* Извлечённый текст:

Гюго – Достоевский (Стратиевская) – Часть 3
18. НОВЫЙ АПОКАЛИПСИС: “ЗАСНУЛ” СВОБОДНЫМ, “ПРОСНУЛСЯ” РАБОМ
Но что самое страшное в программе ЭИИ — так это то, что она лишает человека ВООБЩЕ ВСЕХ ПРАВ. Человек не имеет права желать, человек не имеет права требовать, человек не имеет права просить, человек не имеет права ожидать награды за свой труд, потому, что это — не скромно и не достойно добродетельного человека, который должен щедро жить ради других, не ожидая и не требуя никакой награды взамен.
Все сбрасывают излишки своего труда в некую общую кассу “взаимопомощи”, а “кассир-распределитель” уже тут как тут: сам знает, кому и что в клювике принести. А кому и что — это уже его дело, он сам знает, чем и как распорядиться. Дело “трудящихся” работать и сдавать излишки по максимуму.
У него все права, у других — никаких прав, кроме права на труд до полного изнеможения и на беспредельно щедрую самоотдачу. И ещё право пытаться угодить этому “корректору и координатору”, который тем больше будет повышать планку требований, чем больше будут ему угождать. А стоит только попытаться прекратить ориентироваться на его требования, как сразу начинаются упрёки и укоры: “Вы меня разочаровываете”, “Я был о вас лучшего мнения”, “Вы так хорошо шли вперёд, я уже думал вас ставить в пример другим! И вот, надо же, — в последний момент вы всё сами испортили — ай-яй-яй! Теперь вам надо снова подтягиваться, исправлять положение, снова восстанавливать себя в глазах общества, снова завоёвывать моё уважение!..”
А кто он такой, этот ЭИИ, чтобы завоёвывать его уважение?! Он всё время поднимает цену своему “уважению”, на него никаких сил и ресурсов не напасёшься! Когда-нибудь закончится этот идиотский “лохотрон”?! И сколько ещё людей будут становиться его жертвой? А вот это, между прочим, и называется биологической программой клепто-паразитирования: существованием за счёт того, что удаётся украсть, перехватить, спрятать и перепрятать, пользуясь всеобщей суетой, суматохой, сумятицей, которую сам же и организовал.
Представляете себе такой “доморощенный коммунизм”, замешанный на оголтелом, безудержном, маниакальном, параноидальном альтруизме и параноидальной же демагогии, когда ничего из в своего труда нельзя ни взять себе, ни оставить для себя, ни сделать для себя, потому, что это “не хорошо”, “потому, что надо жить для других и делать всё только для других”. Видали вы подобную жадность? Где они, эти — другие? Они что, руки подставляют? — он же всё “в клювике” и уносит “неведомо куда”…
— А для себя?.. — спрашивают его. — Когда себе – то можно будет, хоть часть оставить?
А он опять:
— А почему всё себе, да себе! Если тебе что – то понадобится, другие тоже для тебя могут что – нибудь сделать, если ты их об этом попросишь. Но лучше не просить за себя, лучше просить за других и жить для других. И всё делать для других!.

* Требования к заданиям:
1 - Процитируйте фрагмент текста о программе ЭИИ от слов «Гюго – Достоевский» до слов «никакой награды взамен.» включительно.
2 - Изложите суть текста о программе ЭИИ в двух предложениях.

* Материал:
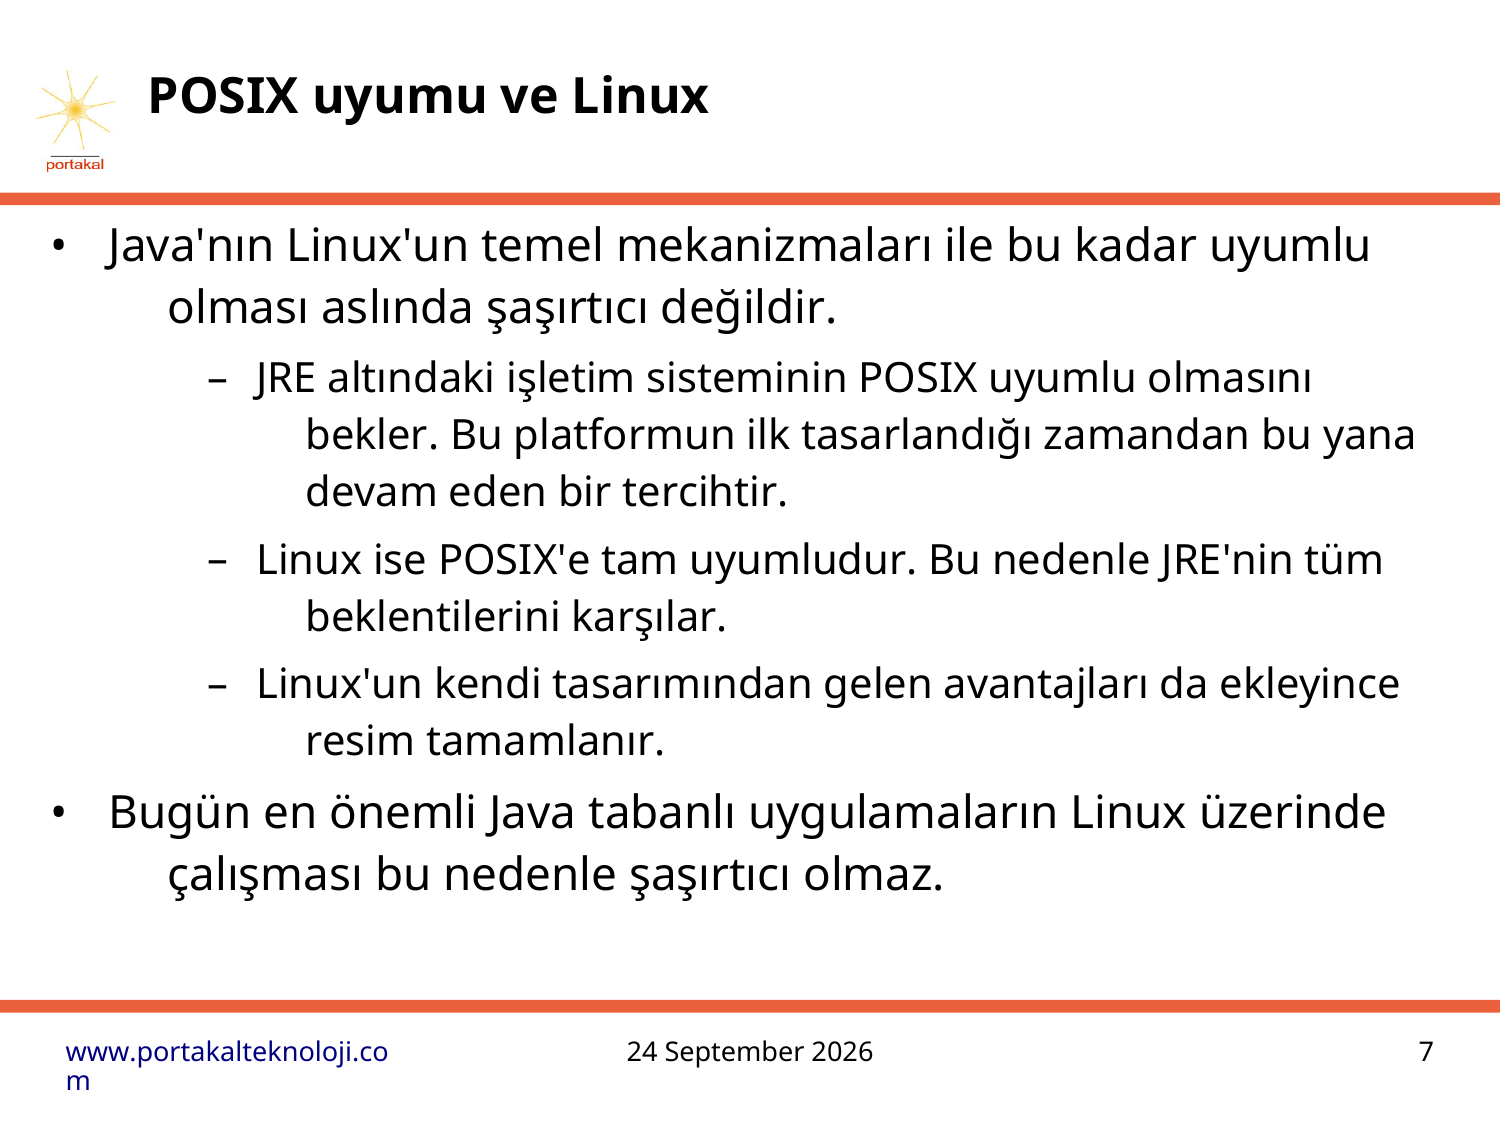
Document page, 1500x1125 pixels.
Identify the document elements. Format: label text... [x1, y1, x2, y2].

* Ответы по заданиям:
1 -
Гюго – Достоевский (Стратиевская) – Часть 3
18. НОВЫЙ АПОКАЛИПСИС: “ЗАСНУЛ” СВОБОДНЫМ, “ПРОСНУЛСЯ” РАБОМ
Но что самое страшное в программе ЭИИ — так это то, что она лишает человека ВООБЩЕ ВСЕХ ПРАВ. Человек не имеет права желать, человек не имеет права требовать, человек не имеет права просить, человек не имеет права ожидать награды за свой труд, потому, что это — не скромно и не достойно добродетельного человека, который должен щедро жить ради других, не ожидая и не требуя никакой награды взамен.

2 - Программа ЭИИ лишает человека всех прав: он не вправе желать, требовать, просить или ждать награды за свой труд, а излишки труда сдаёт в общую кассу «взаимопомощи», которой распоряжается «кассир-распределитель». Этот «корректор и координатор» всё выше поднимает планку требований и упрекает тех, кто перестаёт им угождать, что в тексте названо биологической программой клепто-паразитирования.